Over the subsequent few years, most of the targeted organisations took steps to mitigate the problem – hiring organisations such as our own to remove the offending sites and collection points, educating their customers to be vigilant and not to respond to links in emails. In many cases they also added some form of dual factor authentication (essentially a second password or code, generated in real time via a keypad or one’s phone) to make it much harder for criminals who had obtained access to an account to actually withdraw money. Today, consumer phishing in relation to the banking and finance sector still exists, but it is a much less lucrative business for the criminals and the target enterprises consider it a “bread and butter” problem to deal with.
However, just consider how our daily lives have changed over those same 10 years – how many times a day do we each log in to some website or application to do everything from booking travel and posting on social media to viewing a utility bill or ordering the weekly grocery shopping?

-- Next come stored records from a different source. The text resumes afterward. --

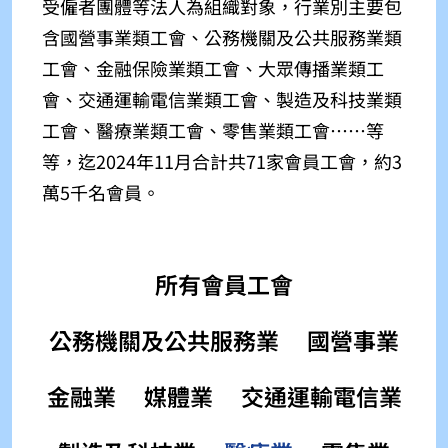
受僱者團體等法人為組織對象，行業別主要包
含國營事業類工會、公務機關及公共服務業類
工會、金融保險業類工會、大眾傳播業類工
會、交通運輸電信業類工會、製造及科技業類
工會、醫療業類工會、零售業類工會⋯⋯等
等，迄2024年11月合計共71家會員工會，約3
萬5千名會員。
所有會員工會
公務機關及公共服務業
國營事業
金融業
媒體業
交通運輸電信業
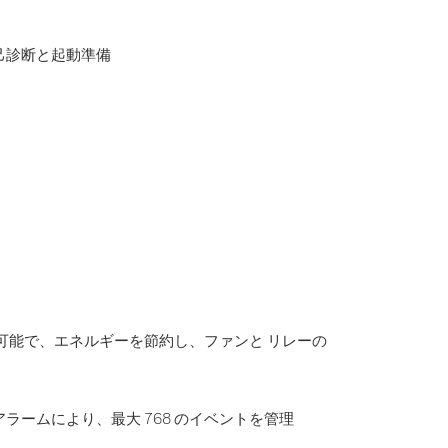
己診断と起動準備
プが可能で、エネルギーを節約し、ファンと リレーの
ラームにより、最大 768 のイベントを管理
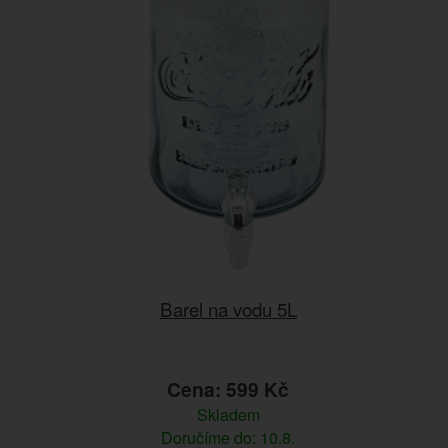
Barel na vodu 5L
Cena: 599 Kč
Skladem
Doručíme do: 10.8.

Username and password management has become an onerous but necessary task for pretty much everyone, and in providing us with the joys of self-service (aka organisational cost savings) most consumer facing organisations have opened themselves up to the same risks that the banks were facing ten years ago. Look at what is behind some of those user IDs – credit card details, online wallets, cash balances and entire identities that could be hijacked and used for subsequent online fraud, such as opening a fake bank account or applying for a loan. Consider, also, that a hijacked social media account is worth more on the Dark Web than a set of stolen credit card details!
What does this mean for today’s online consumer and, indeed, for the many businesses that thrive on the Internet? First and foremost it means that vigilance is key – with the Internet being a great source of anonymity, as well as providing global access for a network of technologically savvy criminals, it is pretty much the perfect place to commit crime without being traced or caught. Most scams rely on the victim acting on impulse and responding to some sort of call to action without due diligence so, as a consumer, take those extra few seconds to validate the source of an incoming request and determine how likely a given request is to have come from its purported source.
As a business that trades on the Internet, ensure your customers know exactly what you are and are not going to communicate electronically, display a “report suspected fraud” button prominently on your home page, and work with a professional provider of online brand and fraud protection solutions to make certain you take both preventative measures and have resources at hand to deal with an issue, should it occur.
In today’s highly connected online business world, the opportunity that the digital economy offers is matched only by the risks to reputation and revenue that lie in wait for those that do not take adequate steps to protect themselves and their customers.